Riemann Zeta identity

Question

[How can one prove this not using this method?1How would one go about proving $\sum _{n \ge 2} (\zeta(n) - 1)$? When you sum a Riemann $\zeta$ function you get a double sum, with the $-1$ in front of the function, the original sum for Riemann $\zeta$ starts at $n=2$ so that's where the $2$ comes from. But after that I have no idea how to prove the actual sum and the fact that its limit is $1$ and that it therefore converges to $1$. Considering partial sums is what has to be done from the looks of it but I didn't get anywhere with that.

Answer 1

Euler-Maclaurin formula gives $$\zeta(n)-1=\sum_{k=2}^\infty\frac 1{k^n}=\mathcal O\left(\frac{2^{-n}}{n-1}\right)$$ So the series converges absolutely.
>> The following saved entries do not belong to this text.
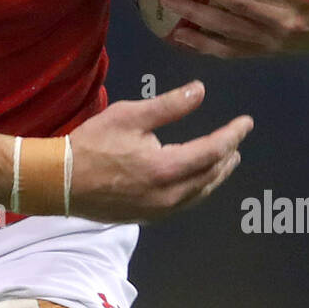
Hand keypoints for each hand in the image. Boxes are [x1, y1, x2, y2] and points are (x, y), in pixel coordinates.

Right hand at [68, 80, 252, 223]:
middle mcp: (169, 195)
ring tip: (224, 162)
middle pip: (210, 176)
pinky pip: (184, 203)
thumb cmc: (93, 144)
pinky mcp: (147, 216)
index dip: (232, 135)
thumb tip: (200, 91)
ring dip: (215, 176)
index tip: (247, 122)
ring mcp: (159, 209)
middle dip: (227, 157)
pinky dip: (197, 189)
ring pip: (199, 193)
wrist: (61, 181)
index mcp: (167, 168)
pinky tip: (196, 181)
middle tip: (237, 142)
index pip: (212, 151)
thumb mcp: (130, 115)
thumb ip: (169, 105)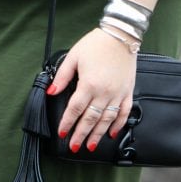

In fact we have $$\sum_{n=2}^\infty(\zeta(n)-1)=\sum_{n=2}^\infty\sum_{k=2}^\infty\frac 1{k^n}=\sum_{k=2}^\infty\sum_{n=2}^\infty\frac 1{k^n}=\sum_{k=2}^\infty\frac 1{k(k-1)}=1$$

Answer 2

Due to the integral representation $$ \zeta(n) = \frac{1}{(n-1)!}\int_{0}^{+\infty}\frac{x^{n-1}}{e^x-1}\,dx \tag{1}$$ we have $$ \zeta(n)-1 = \int_{0}^{+\infty}\frac{x^{n-1}}{(n-1)!}\left(\frac{1}{e^x-1}-\frac{1}{e^x}\right)\,dx \tag{2}$$ so $$\sum_{n\geq 2}\left(\zeta(n)-1\right) = \int_{0}^{+\infty}(e^x-1)\left(\frac{1}{e^x-1}-\frac{1}{e^x}\right)\,dx = \int_{0}^{+\infty}e^{-x}\,dx = \color{red}{\large 1}.\tag{3}$$ The exchange of $\sum_{n\geq 2}$ and $\int_{0}^{+\infty}$ is allowed by the dominated convergence theorem.